# git-indexer
A Rust library for extracting git repository information and indexing it into a Helix DB graph database.
## Installation
Add this to your `Cargo.toml`:
```toml
[dependencies]
git-indexer = "0.1.0"
```
## Usage
### Standalone Extraction
Extract git information without pushing to Helix DB:
```rust
use git_indexer::extraction::extract;
use std::path::Path;
fn main() -> git_indexer::Result<()> {
let git_info = extract(Path::new("/path/to/repo"))?;
println!("Branches: {}", git_info.branches.len());
println!("Commits: {}", git_info.commits.len());
for commit in &git_info.commits {
println!("{}: {}", &commit.id[..8], commit.message);
}
Ok(())
}
```
### Helix DB Integration
Index a repository into a Helix DB instance:
```rust
use git_indexer::GitIndexerClient;
#[tokio::main]
async fn main() -> git_indexer::Result<()> {
let client = GitIndexerClient::builder()
.endpoint("http://localhost:6969")
.build()?;
// Extract and push to Helix DB
let git_info = client.index_repository("/path/to/repo").await?;
println!("Indexed {} commits", git_info.commits.len());
Ok(())
}
```
## What It Extracts
### Branches (`BranchInfo`)
- Branch name (local and remote)
- Current HEAD indicator
- Commit SHA the branch points to
### Commits (`CommitInfo`)
- Commit SHA
- Message (title)
- Author (name and email)
- Timestamp
- Parent commit SHAs
- File changes
### File Changes (`FileChange`)
- File path
- Change type (Added, Deleted, Modified, Renamed, Copied)

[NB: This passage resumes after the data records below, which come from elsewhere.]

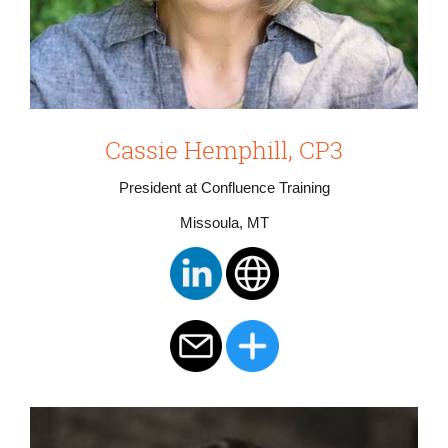
Cassie Hemphill, CP3
President at Confluence Training
Missoula, MT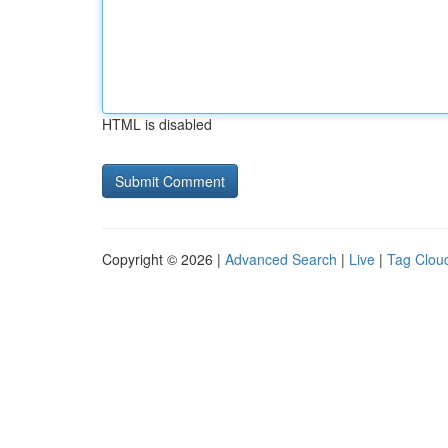
HTML is disabled
Copyright © 2026 |
Advanced Search
|
Live
|
Tag Clou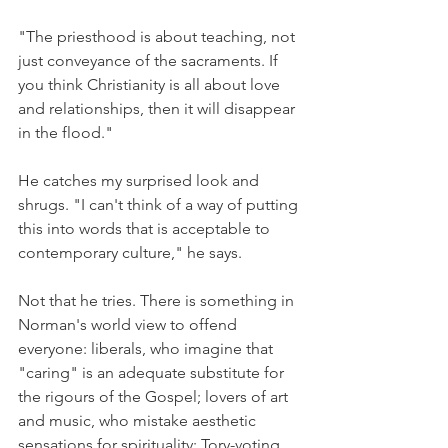
"The priesthood is about teaching, not 
just conveyance of the sacraments. If 
you think Christianity is all about love 
and relationships, then it will disappear 
in the flood."
He catches my surprised look and 
shrugs. "I can't think of a way of putting 
this into words that is acceptable to 
contemporary culture," he says.
Not that he tries. There is something in 
Norman's world view to offend 
everyone: liberals, who imagine that 
"caring" is an adequate substitute for 
the rigours of the Gospel; lovers of art 
and music, who mistake aesthetic 
sensations for spirituality; Tory-voting 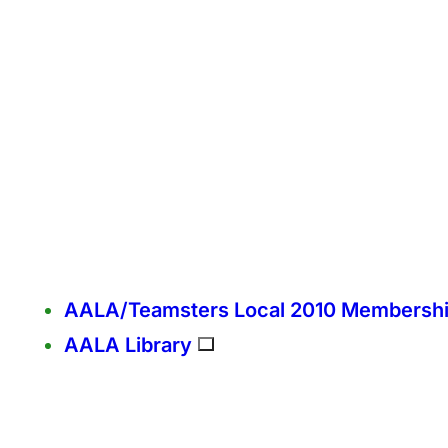
AALA/Teamsters Local 2010 Membersh
AALA Library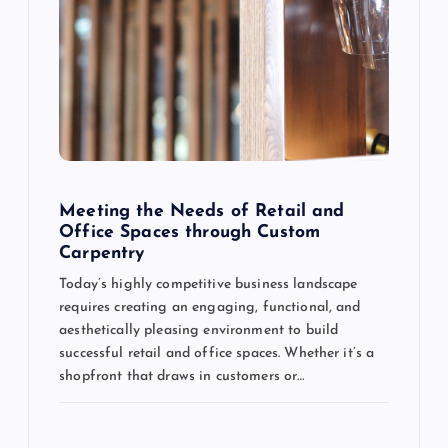
Meeting the Needs of Retail and
Office Spaces through Custom
Carpentry
Today’s highly competitive business landscape
requires creating an engaging, functional, and
aesthetically pleasing environment to build
successful retail and office spaces. Whether it’s a
shopfront that draws in customers or…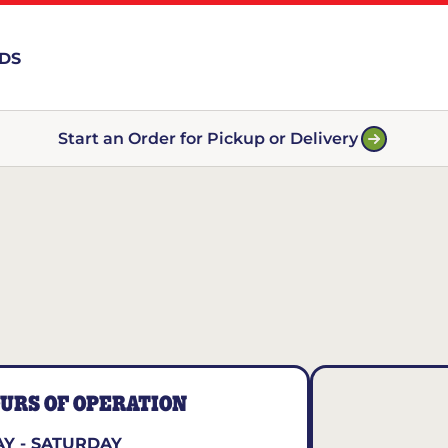
RDS
Start an Order for Pickup or Delivery
URS OF OPERATION
Y - SATURDAY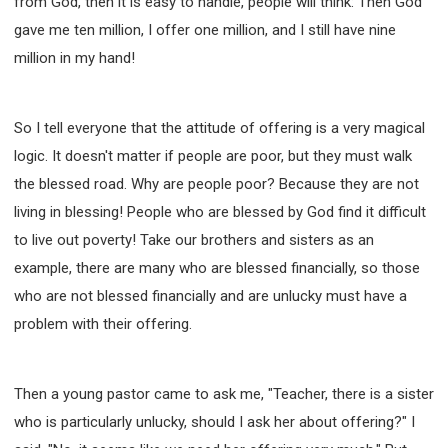
from God, then it is easy to handle, people will think: Then God
gave me ten million, I offer one million, and I still have nine
million in my hand!
So I tell everyone that the attitude of offering is a very magical
logic. It doesn't matter if people are poor, but they must walk
the blessed road. Why are people poor? Because they are not
living in blessing! People who are blessed by God find it difficult
to live out poverty! Take our brothers and sisters as an
example, there are many who are blessed financially, so those
who are not blessed financially and are unlucky must have a
problem with their offering.
Then a young pastor came to ask me, "Teacher, there is a sister
who is particularly unlucky, should I ask her about offering?" I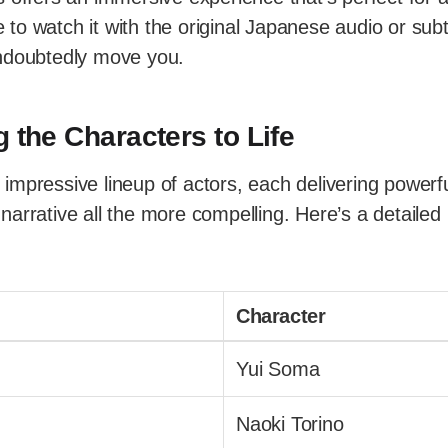
o watch it with the original Japanese audio or subti
ndoubtedly move you.
g the Characters to Life
impressive lineup of actors, each delivering powerf
arrative all the more compelling. Here’s a detailed 
Character
Yui Soma
Naoki Torino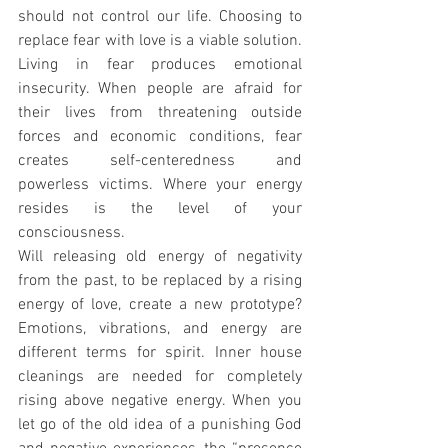
should not control our life. Choosing to 
replace fear with love is a viable solution. 
Living in fear produces emotional 
insecurity. When people are afraid for 
their lives from threatening outside 
forces and economic conditions, fear 
creates self-centeredness and 
powerless victims. Where your energy 
resides is the level of your 
consciousness.
Will releasing old energy of negativity 
from the past, to be replaced by a rising 
energy of love, create a new prototype? 
Emotions, vibrations, and energy are 
different terms for spirit. Inner house 
cleanings are needed for completely 
rising above negative energy. When you 
let go of the old idea of a punishing God 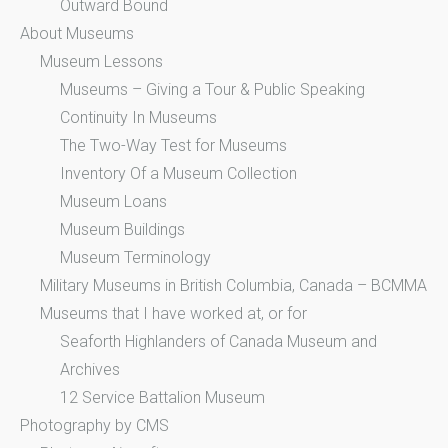
Outward Bound
About Museums
Museum Lessons
Museums – Giving a Tour & Public Speaking
Continuity In Museums
The Two-Way Test for Museums
Inventory Of a Museum Collection
Museum Loans
Museum Buildings
Museum Terminology
Military Museums in British Columbia, Canada – BCMMA
Museums that I have worked at, or for
Seaforth Highlanders of Canada Museum and
Archives
12 Service Battalion Museum
Photography by CMS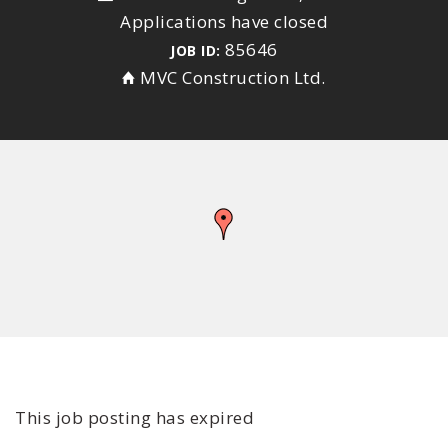
Applications have closed
85646
JOB ID:
MVC Construction Ltd.
This job posting has expired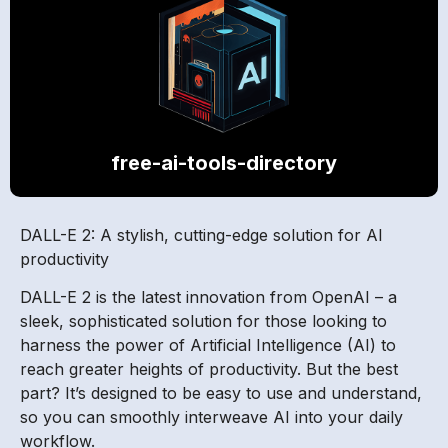
free-ai-tools-directory
DALL-E 2: A stylish, cutting-edge solution for AI
productivity
DALL-E 2 is the latest innovation from OpenAI – a
sleek, sophisticated solution for those looking to
harness the power of Artificial Intelligence (AI) to
reach greater heights of productivity. But the best
part? It’s designed to be easy to use and understand,
so you can smoothly interweave AI into your daily
workflow.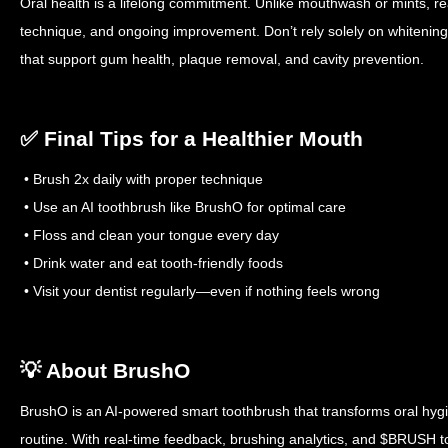
Oral health is a lifelong commitment. Unlike mouthwash or mints, rea
technique, and ongoing improvement. Don’t rely solely on whitenin
that support gum health, plaque removal, and cavity prevention.
✅ Final Tips for a Healthier Mouth
• Brush 2x daily with proper technique
• Use an AI toothbrush like BrushO for optimal care
• Floss and clean your tongue every day
• Drink water and eat tooth-friendly foods
• Visit your dentist regularly—even if nothing feels wrong
💡 About BrushO
BrushO is an AI-powered smart toothbrush that transforms oral hygi
routine. With real-time feedback, brushing analytics, and $BRUSH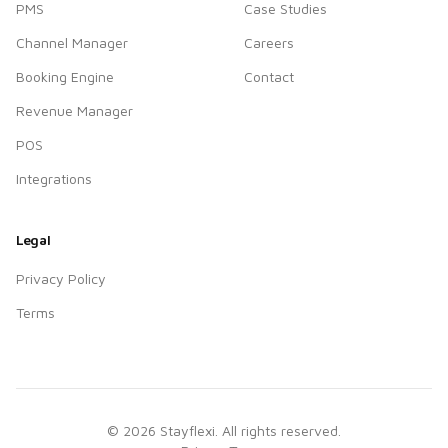
PMS
Case Studies
Channel Manager
Careers
Booking Engine
Contact
Revenue Manager
POS
Integrations
Legal
Privacy Policy
Terms
©
2026
Stayflexi. All rights reserved.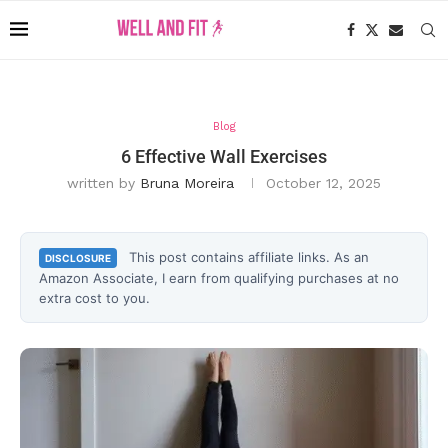
Blog
6 Effective Wall Exercises
written by
Bruna Moreira
October 12, 2025
This post contains affiliate links. As an
DISCLOSURE
Amazon Associate, I earn from qualifying purchases at no
extra cost to you.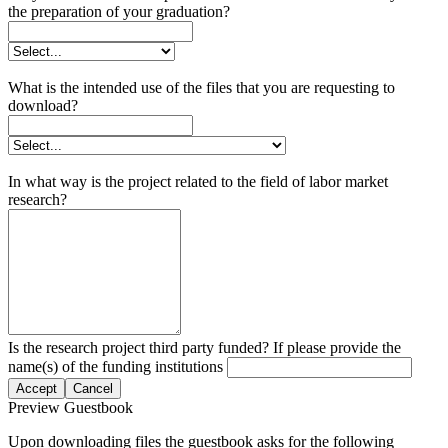
the preparation of your graduation?
What is the intended use of the files that you are requesting to
download?
In what way is the project related to the field of labor market
research?
Is the research project third party funded? If please provide the
name(s) of the funding institutions
Accept
Cancel
Preview Guestbook
Upon downloading files the guestbook asks for the following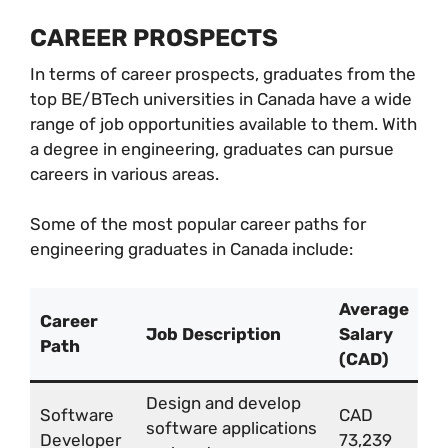
CAREER PROSPECTS
In terms of career prospects, graduates from the
top BE/BTech universities in Canada have a wide
range of job opportunities available to them. With
a degree in engineering, graduates can pursue
careers in various areas.
Some of the most popular career paths for
engineering graduates in Canada include:
Average
Career
Job Description
Salary
Path
(CAD)
Design and develop
Software
CAD
software applications
Developer
73,239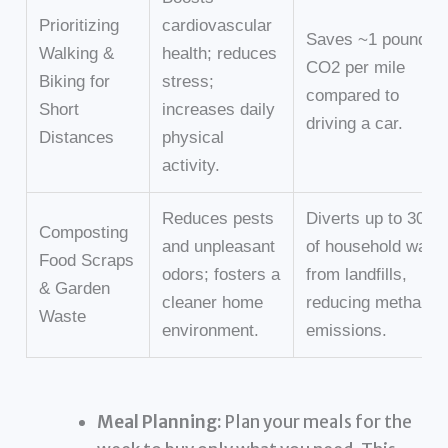
Prioritizing
cardiovascular
Saves ~1 pound of
Walking &
health; reduces
CO2 per mile
Biking for
stress;
compared to
Short
increases daily
driving a car.
Distances
physical
activity.
Reduces pests
Diverts up to 30%
Composting
and unpleasant
of household wast
Food Scraps
odors; fosters a
from landfills,
& Garden
cleaner home
reducing methane
Waste
environment.
emissions.
Meal Planning:
Plan your meals for the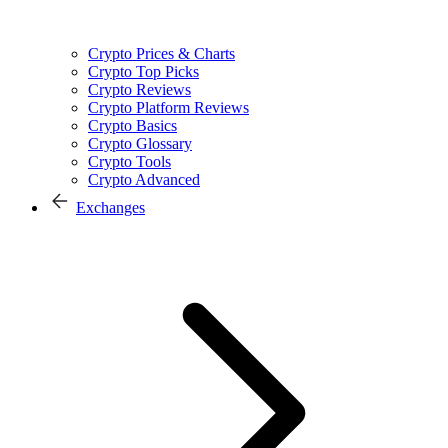
Crypto Prices & Charts
Crypto Top Picks
Crypto Reviews
Crypto Platform Reviews
Crypto Basics
Crypto Glossary
Crypto Tools
Crypto Advanced
Exchanges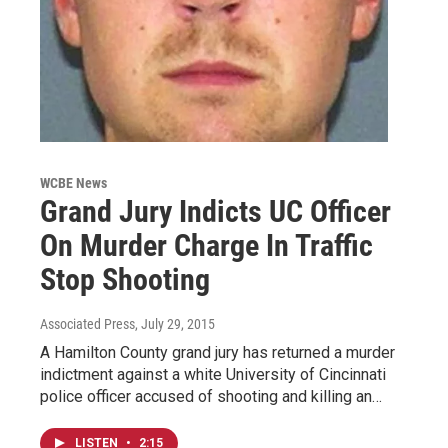
WCBE News
Grand Jury Indicts UC Officer
On Murder Charge In Traffic
Stop Shooting
Associated Press
, July 29, 2015
A Hamilton County grand jury has returned a murder
indictment against a white University of Cincinnati
police officer accused of shooting and killing an…
LISTEN
•
2:15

- Diff hunks with line-by-line changes
## Helix DB Graph Structure
When indexed, the data is stored as:
**Nodes:**
- `Branch` - Branch metadata
- `Commit` - Commit metadata
- `FileChange` - File modification with diff
**Edges:**
- `Commit -> Commit` (parent relationship)
- `Branch -> Commit` (branch tip)
- `Commit -> FileChange` (files changed)
## API Reference
### Client Methods
| `index_repository(path)` | Extract and index entire repository |
| `create_commit_node(commit)` | Create a commit node |
| `create_branch_node(branch)` | Create a branch node |
| `create_file_node(file, commit_id)` | Create a file change node |
| `create_parent_edge(child, parent)` | Create parent relationship |
## Technical Details
- Pure Rust git implementation via `gix`
- Efficient diff generation with `imara-diff` (Histogram algorithm)
- Binary file detection (skips diff for binary files)
- File size limit: 10MB per file
- Async-ready for Helix DB API calls
## License
MIT License - see [LICENSE](LICENSE) for details.